Depuis, ce cupide aigrefin se débarrasse de ses investissements risqués dans les cercles parisiens.
Louis Cortine
L’industriel Louis Cortine est mobilisé comme capitaine d’artillerie jusqu’en 1915, date à laquelle il quitte le front sans autorisation pour proposer au ministère de l’Armement de fabriquer des munitions en grand nombre si on lui fournit les matières premières. Curieusement, la réaction du gouvernement est de lui passer une première commande d’un million d’obus, rapidement épuisée grâce à ses amis artilleurs. La guerre des tranchées s’enlisant, le commandement militaire va utiliser massivement l’artillerie et lui permettre d’amasser une petite fortune.
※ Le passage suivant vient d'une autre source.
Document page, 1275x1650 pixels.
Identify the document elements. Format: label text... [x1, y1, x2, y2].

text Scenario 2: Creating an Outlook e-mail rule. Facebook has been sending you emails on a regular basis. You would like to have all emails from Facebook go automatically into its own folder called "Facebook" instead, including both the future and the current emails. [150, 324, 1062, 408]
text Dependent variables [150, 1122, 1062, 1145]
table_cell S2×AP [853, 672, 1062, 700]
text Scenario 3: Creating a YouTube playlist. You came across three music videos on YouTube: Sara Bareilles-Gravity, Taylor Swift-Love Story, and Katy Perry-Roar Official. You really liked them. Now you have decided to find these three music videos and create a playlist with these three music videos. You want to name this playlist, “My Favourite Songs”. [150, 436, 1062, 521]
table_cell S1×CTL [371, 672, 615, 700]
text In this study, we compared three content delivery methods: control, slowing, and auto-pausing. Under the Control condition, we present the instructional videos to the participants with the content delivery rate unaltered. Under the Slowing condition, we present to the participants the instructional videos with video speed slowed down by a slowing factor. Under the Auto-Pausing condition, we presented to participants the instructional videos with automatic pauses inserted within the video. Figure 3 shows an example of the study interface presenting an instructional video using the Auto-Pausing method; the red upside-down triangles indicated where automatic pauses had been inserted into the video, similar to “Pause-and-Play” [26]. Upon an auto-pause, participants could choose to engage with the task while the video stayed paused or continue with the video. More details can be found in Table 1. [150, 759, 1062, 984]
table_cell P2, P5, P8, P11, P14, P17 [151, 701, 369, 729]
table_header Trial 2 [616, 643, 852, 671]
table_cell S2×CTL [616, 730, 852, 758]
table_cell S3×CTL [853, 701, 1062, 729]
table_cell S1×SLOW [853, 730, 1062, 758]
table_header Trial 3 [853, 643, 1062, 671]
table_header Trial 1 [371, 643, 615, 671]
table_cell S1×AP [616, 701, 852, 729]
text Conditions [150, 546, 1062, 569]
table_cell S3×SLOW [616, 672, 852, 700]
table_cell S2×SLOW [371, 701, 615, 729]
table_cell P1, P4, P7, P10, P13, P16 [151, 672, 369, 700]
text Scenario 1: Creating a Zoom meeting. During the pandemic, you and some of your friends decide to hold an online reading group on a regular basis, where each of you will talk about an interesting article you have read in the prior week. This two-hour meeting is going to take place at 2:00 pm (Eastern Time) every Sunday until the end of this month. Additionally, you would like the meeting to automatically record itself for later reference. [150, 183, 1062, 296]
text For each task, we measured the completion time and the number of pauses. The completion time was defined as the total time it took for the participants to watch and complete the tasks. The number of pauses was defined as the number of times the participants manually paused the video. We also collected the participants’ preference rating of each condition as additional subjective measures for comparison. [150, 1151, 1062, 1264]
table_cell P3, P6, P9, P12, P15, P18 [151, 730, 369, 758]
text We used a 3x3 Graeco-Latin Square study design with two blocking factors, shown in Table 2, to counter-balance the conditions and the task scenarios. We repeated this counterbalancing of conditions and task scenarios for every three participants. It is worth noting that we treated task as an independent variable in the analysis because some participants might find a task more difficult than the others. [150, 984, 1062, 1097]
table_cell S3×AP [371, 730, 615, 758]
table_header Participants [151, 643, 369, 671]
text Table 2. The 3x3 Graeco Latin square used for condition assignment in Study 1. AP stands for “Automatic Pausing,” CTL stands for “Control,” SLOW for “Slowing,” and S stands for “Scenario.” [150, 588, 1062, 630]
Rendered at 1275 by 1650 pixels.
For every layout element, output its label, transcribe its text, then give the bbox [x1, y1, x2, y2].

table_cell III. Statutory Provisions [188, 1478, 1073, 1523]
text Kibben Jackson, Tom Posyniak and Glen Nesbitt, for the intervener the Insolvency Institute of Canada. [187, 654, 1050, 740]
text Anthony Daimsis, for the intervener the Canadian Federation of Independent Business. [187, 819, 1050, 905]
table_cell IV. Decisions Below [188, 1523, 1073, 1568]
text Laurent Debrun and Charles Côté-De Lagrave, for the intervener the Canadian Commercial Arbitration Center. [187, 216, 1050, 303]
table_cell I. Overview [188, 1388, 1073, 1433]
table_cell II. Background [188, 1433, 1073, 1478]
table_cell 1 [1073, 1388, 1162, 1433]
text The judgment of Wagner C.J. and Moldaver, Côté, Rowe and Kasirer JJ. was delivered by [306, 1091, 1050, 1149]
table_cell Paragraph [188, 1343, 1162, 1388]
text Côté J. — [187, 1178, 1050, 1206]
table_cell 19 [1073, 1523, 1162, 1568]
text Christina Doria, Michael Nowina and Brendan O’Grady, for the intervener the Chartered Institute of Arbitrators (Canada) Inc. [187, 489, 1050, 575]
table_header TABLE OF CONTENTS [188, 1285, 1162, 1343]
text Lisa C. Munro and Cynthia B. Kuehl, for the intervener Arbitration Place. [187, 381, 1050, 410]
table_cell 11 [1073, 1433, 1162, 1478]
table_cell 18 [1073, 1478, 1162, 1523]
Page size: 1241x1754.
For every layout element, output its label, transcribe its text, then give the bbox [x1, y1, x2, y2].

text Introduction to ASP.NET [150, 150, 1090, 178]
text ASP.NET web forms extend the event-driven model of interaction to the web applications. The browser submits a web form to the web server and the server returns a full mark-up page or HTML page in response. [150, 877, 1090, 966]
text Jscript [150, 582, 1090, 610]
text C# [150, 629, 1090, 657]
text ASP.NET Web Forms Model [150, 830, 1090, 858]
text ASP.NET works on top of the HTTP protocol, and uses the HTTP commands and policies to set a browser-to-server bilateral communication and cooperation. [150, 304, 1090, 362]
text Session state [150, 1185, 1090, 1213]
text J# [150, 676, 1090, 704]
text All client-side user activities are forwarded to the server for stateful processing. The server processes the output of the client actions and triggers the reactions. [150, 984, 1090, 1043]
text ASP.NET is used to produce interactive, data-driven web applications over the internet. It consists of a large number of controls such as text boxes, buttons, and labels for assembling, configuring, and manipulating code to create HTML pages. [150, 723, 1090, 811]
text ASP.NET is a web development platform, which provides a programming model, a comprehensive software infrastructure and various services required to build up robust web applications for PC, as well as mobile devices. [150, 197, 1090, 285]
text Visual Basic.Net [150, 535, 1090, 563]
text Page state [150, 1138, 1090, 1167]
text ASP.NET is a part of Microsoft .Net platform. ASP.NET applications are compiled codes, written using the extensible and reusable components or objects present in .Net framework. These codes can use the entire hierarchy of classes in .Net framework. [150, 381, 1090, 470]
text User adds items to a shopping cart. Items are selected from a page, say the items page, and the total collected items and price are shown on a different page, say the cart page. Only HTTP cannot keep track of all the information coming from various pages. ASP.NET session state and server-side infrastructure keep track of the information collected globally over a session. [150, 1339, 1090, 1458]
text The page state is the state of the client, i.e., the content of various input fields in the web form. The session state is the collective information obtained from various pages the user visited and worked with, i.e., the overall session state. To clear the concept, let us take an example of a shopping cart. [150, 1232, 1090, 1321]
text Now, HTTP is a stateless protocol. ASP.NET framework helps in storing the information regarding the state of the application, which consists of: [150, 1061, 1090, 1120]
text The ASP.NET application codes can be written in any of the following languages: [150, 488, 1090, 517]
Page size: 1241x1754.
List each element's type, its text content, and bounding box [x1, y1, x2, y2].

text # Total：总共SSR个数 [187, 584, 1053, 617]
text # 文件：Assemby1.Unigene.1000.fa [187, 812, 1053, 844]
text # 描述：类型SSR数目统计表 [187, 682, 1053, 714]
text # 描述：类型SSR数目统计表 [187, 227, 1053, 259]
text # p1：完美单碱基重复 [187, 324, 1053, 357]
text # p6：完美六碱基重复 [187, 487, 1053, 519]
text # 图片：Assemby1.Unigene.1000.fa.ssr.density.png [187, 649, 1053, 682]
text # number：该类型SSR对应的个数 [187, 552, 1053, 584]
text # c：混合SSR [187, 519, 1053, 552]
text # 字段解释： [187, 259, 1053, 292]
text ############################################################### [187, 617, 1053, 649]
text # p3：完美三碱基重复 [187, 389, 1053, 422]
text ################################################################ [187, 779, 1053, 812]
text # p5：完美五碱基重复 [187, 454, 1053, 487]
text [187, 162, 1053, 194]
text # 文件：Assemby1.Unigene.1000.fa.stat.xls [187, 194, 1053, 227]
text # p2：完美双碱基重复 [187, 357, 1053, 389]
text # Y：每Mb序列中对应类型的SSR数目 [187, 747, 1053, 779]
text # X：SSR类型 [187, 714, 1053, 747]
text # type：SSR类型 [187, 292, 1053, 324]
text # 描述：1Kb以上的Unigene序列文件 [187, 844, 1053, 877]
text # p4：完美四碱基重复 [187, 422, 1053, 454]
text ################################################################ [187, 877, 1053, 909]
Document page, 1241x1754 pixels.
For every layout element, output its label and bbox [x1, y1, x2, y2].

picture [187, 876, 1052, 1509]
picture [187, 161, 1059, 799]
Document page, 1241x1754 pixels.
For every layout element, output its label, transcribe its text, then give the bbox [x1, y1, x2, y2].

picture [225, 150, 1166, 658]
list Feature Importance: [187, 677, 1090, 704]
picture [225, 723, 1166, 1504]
Sur les conseils de son ami Paul-Alfred Dugoit, il devient un fournisseur privilégié en matière d’obus conventionnels ou chimiques et l’État, en demande constante, lui facilite l’acquisition de terrains au sud-ouest de Paris pour construire une nouvelle usine quai de Javel.
Le conflit terminé, il obtient à nouveau des subventions pour consacrer cette usine à la production automobile. Cette semaine, il s’apprête à dévoiler son premier modèle.
Fernand Maréchal
Fernand Maréchal est lieutenant d’infanterie pendant la Première Guerre mondiale. Joueur invétéré, il est ami avec officiers et poilus qu’il bat régulièrement. Sa réputation au jeu de l’Euchre lui vaut le surnom de “Joker” car, chanceux, il a toujours en main cette nouvelle carte.
En 1917, lors d’une attaque pour percer les lignes allemandes, l’artillerie ne modifie pas l’allongement des tirs et bombarde les soldats français sortis des tranchées. Fernand est gravement touché au visage et doit sa survie aux ambulanciers venus ramasser les corps.
La cicatrisation de ses blessures alterne avec une chirurgie barbare où l’on entreprend de lui refaire une partie du visage et de camoufler l’ensemble. Comme tant d’autres mutilés, il passe d’hôpital en hospice, et ne peut s’empêcher de penser à “ceux qui s’en sont si bien sortis”.
Refusant l’idée de porter un masque qui dissimulerait les erreurs de commandement ayant provoqué son infirmité, il disparaît des sanatoriums au printemps 1919…
André Roulard, dit Dédé
Dédé est l’un des rares soldats ayant survécu à la boucherie des bombardements des lignes françaises en 1917. Les désertions et mutineries secouant l’armée française à cette période, l’état-major prend soin de ces quelques rescapés qui reçoivent la Légion d’honneur et sont très vite démobilisés après un séjour en hôpital militaire. Rentrant à Paris, Dédé ne retrouve ni son emploi d’avant-guerre, ni son logement, détruit en 18 par le fameux “canon parisien”. L’ancien gardien de l’écluse des Morts sur le canal Saint-Martin suit un programme du gouvernement qui le réinsère en tant que terrassier pour la Ville.
Comme son ami Marcel récemment démobilisé le lui écrit : «le retour à la vie civile est difficile». Et pour surmonter souvenirs et visions d’horreur, Dédé a souvent recours à la boisson, une malheureuse habitude prise avec le pinard si généreusement distribué par l’armée.